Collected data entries
⁂

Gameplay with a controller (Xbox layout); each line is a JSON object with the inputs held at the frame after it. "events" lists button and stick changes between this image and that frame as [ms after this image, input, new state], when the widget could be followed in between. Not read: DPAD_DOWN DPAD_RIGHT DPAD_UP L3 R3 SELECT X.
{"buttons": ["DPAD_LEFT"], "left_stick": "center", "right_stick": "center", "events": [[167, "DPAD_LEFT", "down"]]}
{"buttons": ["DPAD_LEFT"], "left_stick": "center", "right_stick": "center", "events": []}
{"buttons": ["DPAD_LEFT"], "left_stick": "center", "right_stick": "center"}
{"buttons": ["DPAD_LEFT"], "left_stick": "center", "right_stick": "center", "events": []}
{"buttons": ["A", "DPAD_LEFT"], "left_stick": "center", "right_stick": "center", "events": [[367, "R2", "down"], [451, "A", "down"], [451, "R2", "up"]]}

⁂

What needs to be done:
Output each of the records exactly as it stands above.

Solution to the exercise:
Gameplay with a controller (Xbox layout); each line is a JSON object with the inputs held at the frame after it. "events" lists button and stick changes between this image and that frame as [ms after this image, input, new state], when the widget could be followed in between. Not read: DPAD_DOWN DPAD_RIGHT DPAD_UP L3 R3 SELECT X.
{"buttons": ["DPAD_LEFT"], "left_stick": "center", "right_stick": "center", "events": [[167, "DPAD_LEFT", "down"]]}
{"buttons": ["DPAD_LEFT"], "left_stick": "center", "right_stick": "center", "events": []}
{"buttons": ["DPAD_LEFT"], "left_stick": "center", "right_stick": "center"}
{"buttons": ["DPAD_LEFT"], "left_stick": "center", "right_stick": "center", "events": []}
{"buttons": ["A", "DPAD_LEFT"], "left_stick": "center", "right_stick": "center", "events": [[367, "R2", "down"], [451, "A", "down"], [451, "R2", "up"]]}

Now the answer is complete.